God wants us to be like children, as His sons and heirs, and He uses such terms to show us how it’s like and how He wants us to relate to Him once we say yes to the gift of His Son Jesus Christ.

He wants us to trust and depend on Him fully as His children – in His wisdom, His promises, His unending supply of grace and love that all comes through the finished work of Jesus.

Because if we see ourselves as His child, we will receive His Good News with joy and without question. And if we see ourselves as a son and an heir, we will naturally want to understand Him and find out what rightfully belongs to us. 

What God doesn’t want, is for us to be unskilled and untaught in His promises or in rightly dividing His Word. 

We mustn’t mix works and judgement from the Old with the abundance of grace and gift of righteousness that God has already given us through Jesus in the New. Mixing God’s law and grace will simply nullify both to no effect. 

Too often we read or interpret what’s in the Bible out of its context, just because we are so prone to understanding and teaching it out of our own man-centred inclination. 
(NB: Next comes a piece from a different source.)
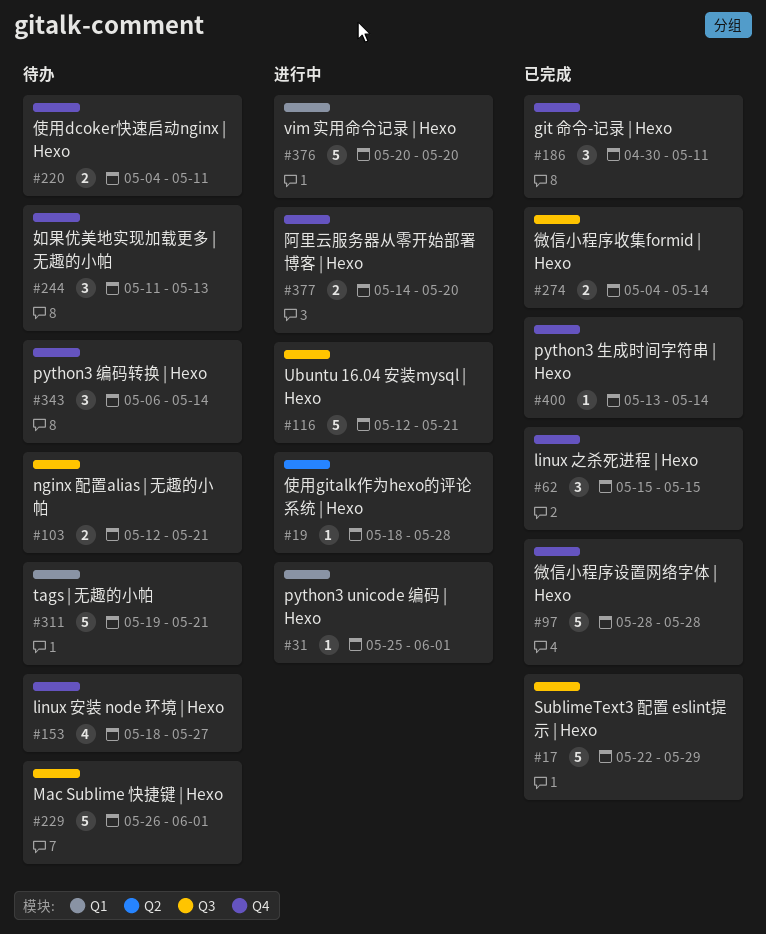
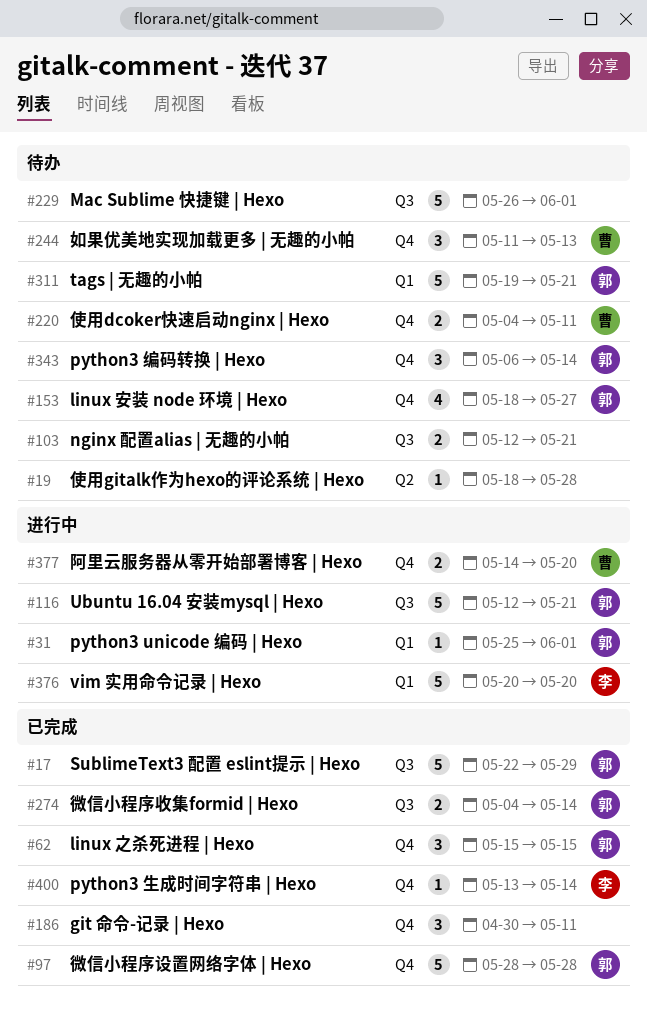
#19, status: 进行中 -> 待办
But when we read Hebrews 5:13-14 carefully as it is written and we look up the actual Greek words, it is actually saying that those who are “unskilled in the word of righteousness” i.e. those who are ignorant and untaught of the truth of their righteousness in Christ, are those who are immature in Christ. Conversely, those who are “of full age” – in other words, mature Christians – are those who know they have been made complete and perfect in Christ, and who through practice are able to distinguish what’s beautiful and praiseworthy i.e. the perfection of His gospel, and what’s wrong and destructive thinking, which is focusing on our works in Christ and leaving His supply of grace.

God doesn’t want us, after having received the liberating truth of the gospel of Jesus Christ which has delivered us from the law, to be led astray by other teachings that tell us to return to trying to futilely fulfil the law that He has already fulfilled for us.

What God is saying is this – just as we begin our walk with Him in grace, let’s continue in grace. The only way to mature in Christ is to mature in His grace.

Though we may not have it all together, focusing on what Jesus has done for us and in us will produce the kind of faith, service, and good works that will both please and honour God, and yet not cause us to tire out of our own strength.

Because when we encounter Jesus, we encounter grace.